Remember when Microsoft promised that the Copilot key would be the next big thing? Since then Microsoft has begun backing away from its Copilot app, and this week the company is promising that Copilot won’t even launch when you tap the key — just a subset of the app will.
This “new experience” for Copilot won’t feature the full-fledged Copilot app. Instead, Microsoft is promising that the Copilot key — or, in future, the WIN+C shortcut — will launch Copilot Chat, a small chat box that won’t take up as much screen space as before.
Cool, right? But even this new experience isn’t free from Microsoft’s fragmentation problems, which puts separate features on separate tracks. Microsoft has two Copilot experiences: the “consumer” version of Copilot, and the more professional Copilot experience as Microsoft 365 Copilot. This week, Microsoft began reworking that latter version of Copilot to bring it more in line with the consumer application, which allows for image creation. Microsoft 365 Copilot is adding project-based Notebooks and other features, such as improved AI search and an “agent store” for sending out AI to do more specific tasks.
It’s Microsoft 365 Copilot that’s receiving the less obtrusive interface. In May, Microsoft said it will launch “an updated Copilot key experience,” which will launch a “prompt box” using Copilot Chat. While the app can be expanded into the full Copilot app, it’s designed to offer a minimal interface at launch.

Microsoft
If you have a Windows 11 Pro or Enterprise PC with a Copilot key, and the Copilot key is mapped to the full Microsoft 365 Copilot app, you’ll see this behavior change, too, as part of a Windows update. Put another way, you’ll have to launch the Copilot Chat app, then launch the full-screen app if that’s the way you work. (If you’ve already mapped the Copilot key to some other app or function, that won’t change.) It’s not clear what will happen to the Alt+Space shortcut.
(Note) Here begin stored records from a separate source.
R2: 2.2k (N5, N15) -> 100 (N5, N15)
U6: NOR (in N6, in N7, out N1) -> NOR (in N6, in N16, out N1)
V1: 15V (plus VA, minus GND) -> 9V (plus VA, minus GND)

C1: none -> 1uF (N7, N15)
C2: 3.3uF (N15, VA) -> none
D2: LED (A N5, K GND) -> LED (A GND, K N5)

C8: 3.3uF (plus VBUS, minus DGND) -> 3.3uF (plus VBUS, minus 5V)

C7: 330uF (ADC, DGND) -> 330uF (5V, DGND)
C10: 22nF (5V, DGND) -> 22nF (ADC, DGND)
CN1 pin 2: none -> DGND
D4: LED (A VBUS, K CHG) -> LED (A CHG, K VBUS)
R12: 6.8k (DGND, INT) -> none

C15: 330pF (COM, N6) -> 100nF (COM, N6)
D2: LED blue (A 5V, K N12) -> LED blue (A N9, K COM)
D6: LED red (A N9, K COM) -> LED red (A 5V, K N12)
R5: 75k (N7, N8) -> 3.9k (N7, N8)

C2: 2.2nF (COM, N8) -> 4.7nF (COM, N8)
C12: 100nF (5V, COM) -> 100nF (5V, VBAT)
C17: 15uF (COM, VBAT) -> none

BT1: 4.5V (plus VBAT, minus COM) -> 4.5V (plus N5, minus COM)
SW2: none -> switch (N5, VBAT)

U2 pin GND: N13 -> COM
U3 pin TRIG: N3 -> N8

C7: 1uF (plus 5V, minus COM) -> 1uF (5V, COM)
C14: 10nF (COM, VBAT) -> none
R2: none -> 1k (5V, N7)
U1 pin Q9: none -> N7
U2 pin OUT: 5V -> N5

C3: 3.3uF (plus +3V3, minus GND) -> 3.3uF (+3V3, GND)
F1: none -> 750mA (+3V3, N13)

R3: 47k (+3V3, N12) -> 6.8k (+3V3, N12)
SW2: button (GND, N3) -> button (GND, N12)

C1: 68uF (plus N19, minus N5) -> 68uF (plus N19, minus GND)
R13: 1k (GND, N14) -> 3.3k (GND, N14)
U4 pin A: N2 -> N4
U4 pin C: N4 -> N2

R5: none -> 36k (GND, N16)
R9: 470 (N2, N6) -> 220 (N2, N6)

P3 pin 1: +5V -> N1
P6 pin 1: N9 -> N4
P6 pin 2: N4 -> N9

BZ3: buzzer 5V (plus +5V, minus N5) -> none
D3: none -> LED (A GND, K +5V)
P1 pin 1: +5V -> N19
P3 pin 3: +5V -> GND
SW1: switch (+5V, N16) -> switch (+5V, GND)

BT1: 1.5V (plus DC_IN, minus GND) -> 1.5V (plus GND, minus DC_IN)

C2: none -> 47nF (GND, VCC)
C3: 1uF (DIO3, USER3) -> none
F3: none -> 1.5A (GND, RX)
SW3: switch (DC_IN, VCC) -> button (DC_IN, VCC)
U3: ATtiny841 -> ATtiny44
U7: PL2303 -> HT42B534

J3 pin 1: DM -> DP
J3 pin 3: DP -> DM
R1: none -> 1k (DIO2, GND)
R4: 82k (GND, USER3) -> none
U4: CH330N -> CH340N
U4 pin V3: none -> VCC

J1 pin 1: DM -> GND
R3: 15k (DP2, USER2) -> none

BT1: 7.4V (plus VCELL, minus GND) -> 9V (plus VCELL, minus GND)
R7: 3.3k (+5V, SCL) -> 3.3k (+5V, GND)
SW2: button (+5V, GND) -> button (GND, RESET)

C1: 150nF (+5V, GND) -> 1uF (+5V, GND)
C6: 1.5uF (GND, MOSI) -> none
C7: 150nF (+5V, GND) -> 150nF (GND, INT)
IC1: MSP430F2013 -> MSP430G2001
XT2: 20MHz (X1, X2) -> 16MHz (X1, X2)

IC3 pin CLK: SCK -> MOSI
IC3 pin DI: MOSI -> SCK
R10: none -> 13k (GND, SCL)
Microsoft’s blog post says that the key changes are being pushed to “organizations,” implying that business customers may be the first group to receive the change. But it wouldn’t be surprising if it migrated into the consumer space, too.

Microsoft has waffled between making Copilot a web app, and then a native one; and the Copilot key can now be remapped to other functions on consumer PCs, too. Microsoft probably correctly feels that businesses don’t want an omnipresent Copilot app taking over their screen when they tap the Copilot key. But there’s sure to be a set of consumers who feel the same way, too.